- Day 1: Sonar Sweep (Python)
- Day 2: Dive! (Rust)
- Day 3: Binary Diagnostic (Awk)
- Day 4: Giant Squid (x64 Assembly)
- Day 5: Hydrothermal Venture (Perl)
- Day 6: Lanternfish (Nix)
- Day 7: The Treachery of Whales (Lua)
- Day 8: Seven Segment Search (JavaScript)
- Day 9: Smoke Basin (PHP)
- Day 10: Syntax Scoring (F#)
- Day 11: Dumbo Octopus (Coq)
- Day 13: Transparent Origami (Go)
- Day 14: Extended Polymerization (Pony)
- Day 16: Packet Decoder (Java)
This is a tentative list of languages that haven't been used yet, subject to change:
- C++
- Haskell
- OCaml
- Idris
- Ruby
- Bash
- C#
- Swift
- ObjC
- Scala
- Kotlin
- Prolog
Every day of the advent calendar is located in a separate directory. Each
directory contains a Makefile
with build instructions suitable to the
specific language. The Makefile
should expose two targets, build/part1
and
build/part2
, each one of them an executable file that solves the respective
parts of the problem. Each executable reads the input data on stdin and
produces the output on stdout.
Additionally, each subdirectory contains a default.nix
, describing the
dependencies necessary to build or execute the solution.
Solutions may only use the standard library that comes with the default installation, with some exceptions.

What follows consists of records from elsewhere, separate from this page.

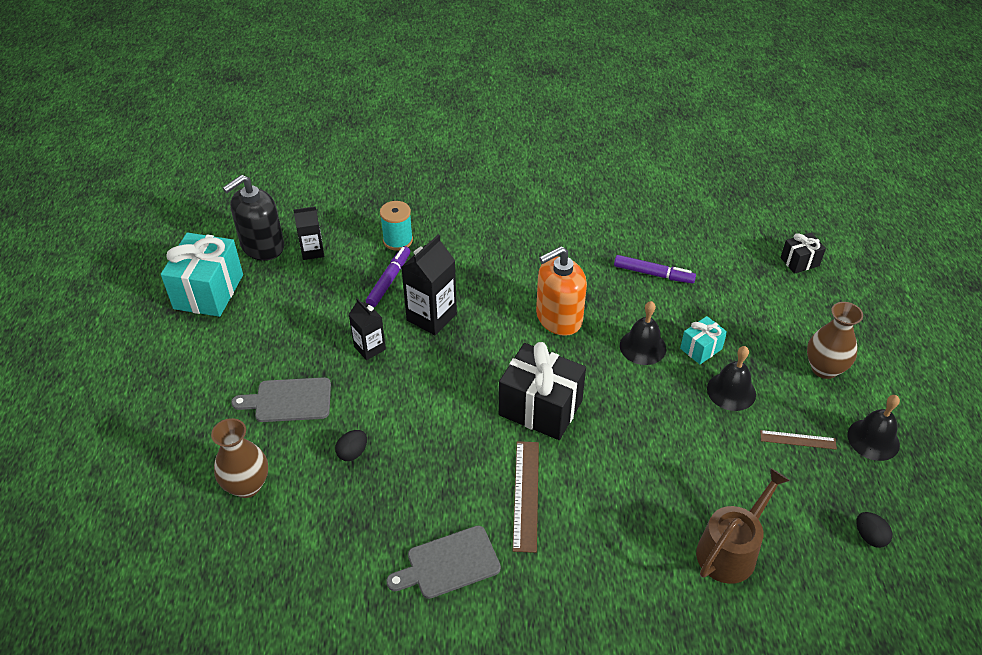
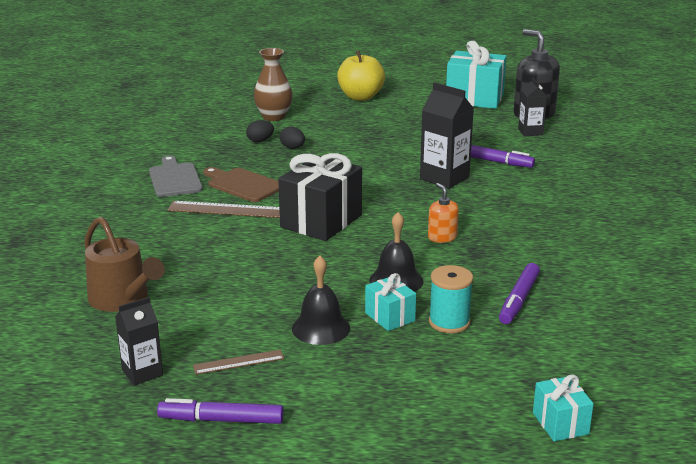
camera: 95 degrees right, 20 degrees down
grey cutting board [231,377,331,422] -> none
black carton [348,298,386,360] -> black carton moved to [115,297,163,385]
turquoise spool [380,201,413,250] -> turquoise spool moved to [429,265,473,333]
orange soap dispenser [536,246,587,336] -> orange soap dispenser [428,183,459,243], size x0.51
brown ruler [760,430,837,450] -> brown ruler turned 60 degrees clockwise [193,350,284,375]
black gift [780,233,826,274] -> turquoise gift [533,375,594,441]
brown vase [807,302,863,379] -> none
black bell [848,395,900,461] -> purple marker [157,398,284,424]
black egg [856,512,893,548] -> black egg moved to [246,120,274,142]
none -> brown cutting board [203,167,279,202]
none -> yellow apple [337,50,385,101]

The assembly solution may use the read
, write
and mmap
functions from the
C runtime. The first two are necessary in order to load the input data and
produce the output, the latter is used to allocate memory. On Linux, we could
have replaced the method calls with system calls, but that is not portable and
not officially supported on macOS.
Coq does not provide a way to perform the necessary I/O used to load the input and produce the data. In fact, there is no such thing as a Coq executable.
Instead, the Coq definitions should be extracted into OCaml, and a thin layer of OCaml code is used to provide the necessary I/O.
As an extended goal, the solution should include a proof of termination and correctness.